A shadow fell between them and the sunbright flowers suddenly lost their color. They looked up into the sky and Kora cried:

“Eunostos, who is that lovely woman with wings? She must be one of the Bee queens you were telling us about!”

“She looks skinny to me,” he said. “And she has no right to spy on us, even if she is a queen!”

“I think she was spying on you,” said Kora as the queen dipped above them and vanished over the rim of the tree trunk. “She almost seemed to be-measuring you.”

Was there a hint of jealousy in her voice? At any rate, she took his arm as they left the trunk and headed for her tree. It was a liberty which she had accorded to no other male except her presumed father. Of course, thought Eunostos, she may be treating me as a younger brother. On the other hand-

The eyes of the forest watched them with surprise and speculation. The Bear Girl emerged from asylum among the roots of a tree and, regardless of bears, stared after them and spilled the blackberries out of her pail. Phlebas gave a knowing “ha” as he skulked behind a plane tree. Had the grape been plucked?

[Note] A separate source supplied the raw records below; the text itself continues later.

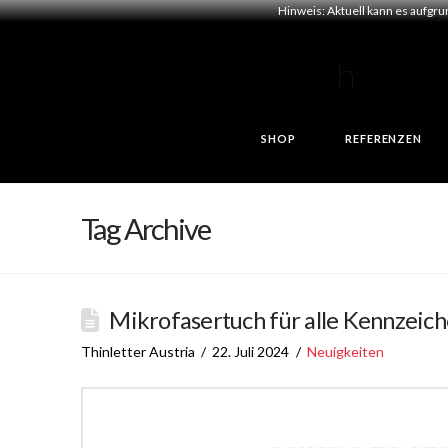
Hinweis: Aktuell kann es aufgr
SHOP
REFERENZEN
Tag Archive
Mikrofasertuch für alle Kennzeich
Thinletter Austria
22. Juli 2024
Neuigkeiten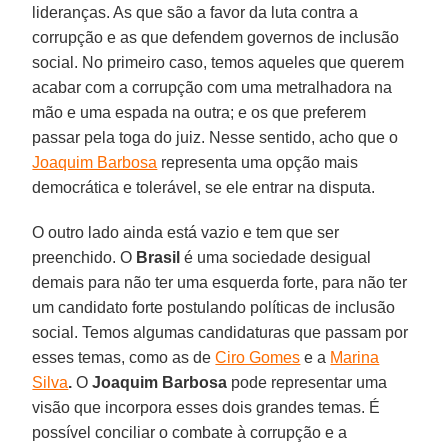
lideranças. As que são a favor da luta contra a
corrupção e as que defendem governos de inclusão
social. No primeiro caso, temos aqueles que querem
acabar com a corrupção com uma metralhadora na
mão e uma espada na outra; e os que preferem
passar pela toga do juiz. Nesse sentido, acho que o
Joaquim Barbosa
representa uma opção mais
democrática e tolerável, se ele entrar na disputa.
O outro lado ainda está vazio e tem que ser
preenchido. O
Brasil
é uma sociedade desigual
demais para não ter uma esquerda forte, para não ter
um candidato forte postulando políticas de inclusão
social. Temos algumas candidaturas que passam por
esses temas, como as de
Ciro Gomes
e a
Marina
Silva
.
O
Joaquim Barbosa
pode representar uma
visão que incorpora esses dois grandes temas. É
possível conciliar o combate à corrupção e a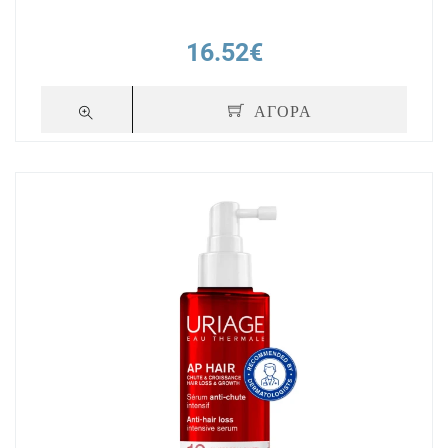
16.52€
ΑΓΟΡΑ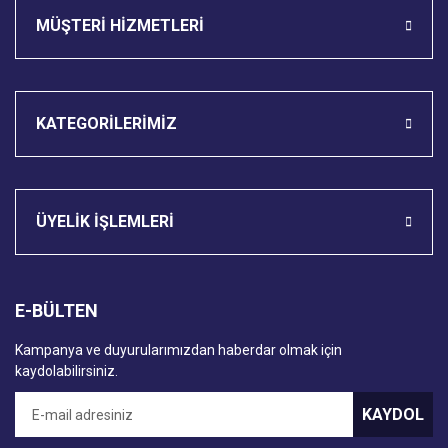
MÜŞTERİ HİZMETLERİ
KATEGORİLERİMİZ
ÜYELİK İŞLEMLERİ
E-BÜLTEN
Kampanya ve duyurularımızdan haberdar olmak için
kaydolabilirsiniz.
KAYDOL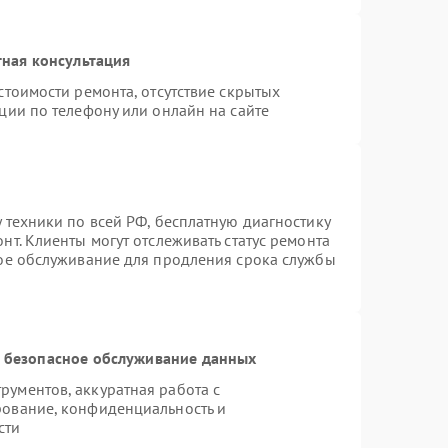
ная консультация
стоимости ремонта, отсутствие скрытых
ции по телефону или онлайн на сайте
 техники по всей РФ, бесплатную диагностику
т. Клиенты могут отслеживать статус ремонта
ное обслуживание для продления срока службы
 безопасное обслуживание данных
ументов, аккуратная работа с
рование, конфиденциальность и
сти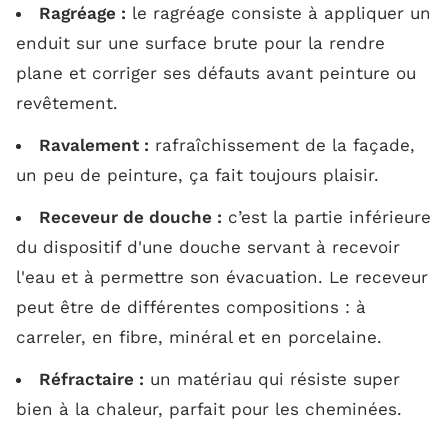
Ragréage :
le ragréage consiste à appliquer un
enduit sur une surface brute pour la rendre
plane et corriger ses défauts avant peinture ou
revêtement.
Ravalement :
rafraîchissement de la façade,
un peu de peinture, ça fait toujours plaisir.
Receveur de douche :
c’est la partie inférieure
du dispositif d'une douche servant à recevoir
l'eau et à permettre son évacuation. Le receveur
peut être de différentes compositions : à
carreler, en fibre, minéral et en porcelaine.
Réfractaire :
un matériau qui résiste super
bien à la chaleur, parfait pour les cheminées.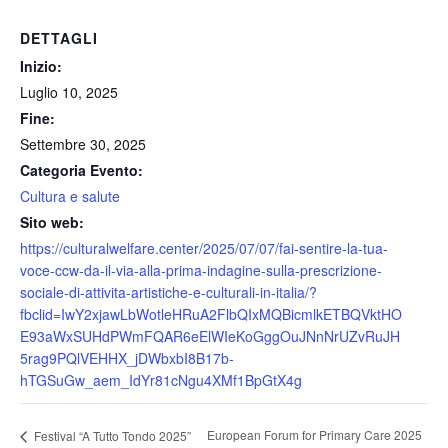
DETTAGLI
Inizio:
Luglio 10, 2025
Fine:
Settembre 30, 2025
Categoria Evento:
Cultura e salute
Sito web:
https://culturalwelfare.center/2025/07/07/fai-sentire-la-tua-
voce-ccw-da-il-via-alla-prima-indagine-sulla-prescrizione-
sociale-di-attivita-artistiche-e-culturali-in-italia/?
fbclid=IwY2xjawLbWotleHRuA2FlbQIxMQBicmlkETBQVktHO
E93aWxSUHdPWmFQAR6eElWIeKoGggOuJNnNrUZvRuJH
5rag9PQlVEHHX_jDWbxbI8B17b-
hTGSuGw_aem_IdYr81cNgu4XMf1BpGtX4g
European Forum for Primary Care 2025
Festival “A Tutto Tondo 2025”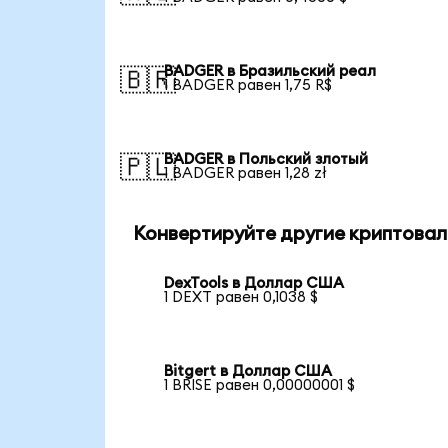
BADGER в Бразильский реал
🇧🇷
1 BADGER равен 1,75 R$
BADGER в Польский злотый
🇵🇱
1 BADGER равен 1,28 zł
Конвертируйте другие криптовал
DexTools в Доллар США
1 DEXT равен 0,1038 $
Bitgert в Доллар США
1 BRISE равен 0,00000001 $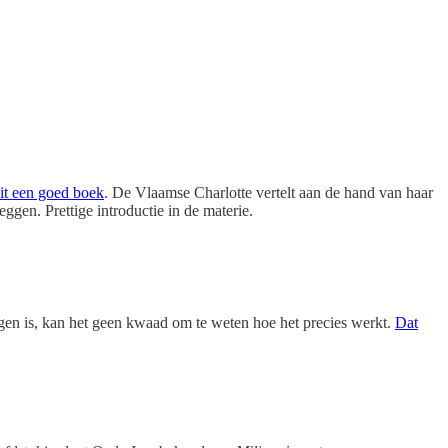
dit een goed boek
. De Vlaamse Charlotte vertelt aan de hand van haar
ggen. Prettige introductie in de materie.
eggen is, kan het geen kwaad om te weten hoe het precies werkt.
Dat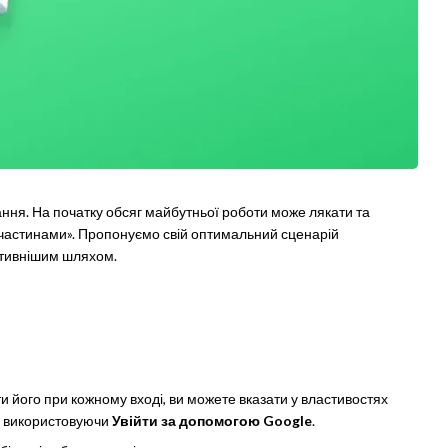
ння. На початку обсяг майбутньої роботи може лякати та
 частинами». Пропонуємо свій оптимальний сценарій
ективнішим шляхом.
ти його при кожному вході, ви можете вказати у властивостях
і, використовуючи
Увійти за допомогою Google
.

Partridge and Bion were still idling at the foot of Kora’s tree. Kora’s mother had invited them to join her for catnip tea, but she boiled her leaves until there was little nip in them, and Partridge was not much for listening to long-winded monologues unless you bribed him with beer. He had declined the invitation with the unarguable excuse that he was not dressed for calling.

“And?” he cried when Kora was in the tree and a slightly bemused Minotaur stood at his side. “The way she was holding your arm, you must have reached an understanding.”

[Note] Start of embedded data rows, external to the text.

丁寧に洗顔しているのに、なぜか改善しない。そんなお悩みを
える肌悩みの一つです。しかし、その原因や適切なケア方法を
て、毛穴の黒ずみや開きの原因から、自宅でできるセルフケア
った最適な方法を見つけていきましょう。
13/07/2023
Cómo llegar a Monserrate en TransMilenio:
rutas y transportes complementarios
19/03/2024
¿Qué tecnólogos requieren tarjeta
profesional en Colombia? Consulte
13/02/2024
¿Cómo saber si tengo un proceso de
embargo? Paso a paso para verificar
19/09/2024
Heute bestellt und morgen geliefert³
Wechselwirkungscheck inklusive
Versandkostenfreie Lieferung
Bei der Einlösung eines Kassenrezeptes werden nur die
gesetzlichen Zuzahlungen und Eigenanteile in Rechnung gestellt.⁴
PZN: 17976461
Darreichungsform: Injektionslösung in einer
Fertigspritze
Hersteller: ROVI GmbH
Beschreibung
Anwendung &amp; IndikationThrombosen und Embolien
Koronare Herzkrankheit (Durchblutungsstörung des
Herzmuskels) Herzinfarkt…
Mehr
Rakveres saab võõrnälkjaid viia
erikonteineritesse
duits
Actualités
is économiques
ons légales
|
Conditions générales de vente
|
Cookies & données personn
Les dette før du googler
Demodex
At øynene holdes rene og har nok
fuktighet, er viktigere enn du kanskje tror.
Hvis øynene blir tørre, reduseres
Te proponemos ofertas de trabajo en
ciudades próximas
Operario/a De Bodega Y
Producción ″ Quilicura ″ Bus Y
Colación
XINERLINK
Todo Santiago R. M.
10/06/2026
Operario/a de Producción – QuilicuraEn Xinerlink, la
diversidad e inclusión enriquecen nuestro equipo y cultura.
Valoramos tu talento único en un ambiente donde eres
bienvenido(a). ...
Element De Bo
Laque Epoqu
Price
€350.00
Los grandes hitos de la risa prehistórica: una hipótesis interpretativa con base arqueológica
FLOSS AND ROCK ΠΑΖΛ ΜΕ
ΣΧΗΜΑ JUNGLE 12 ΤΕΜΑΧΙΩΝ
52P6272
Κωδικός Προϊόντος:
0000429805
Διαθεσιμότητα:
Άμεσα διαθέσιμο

“I’m going to wait,” said Eunostos.

“Wait! How long?”

“I don’t know. A year maybe.”

Partridge stamped his hoof angrily and tore a hole in the turf. “These virgins. Give me a willing Dryad any day.” (Poor Partridge. All Dryads were unwilling with him.)

“I’m through with wenching,” said Eunostos, but not without a certain wistfulness.

CHAPTER III

Kora awoke when the sun slanted across her face like the soft creepers of a morning glory vine. She touched her feet to the mossy floor, found her sandals, and lifted a green linen gown from a chest of cedarwood and a cloak which seemed to be woven from pink and white rose petals. She bathed her face from a bowl of rainwater trapped among the branches; she did not bother to look in her mirror, for she had slept peacefully, even if dreamfully, and knew that she had not mussed her hair enough to require a comb.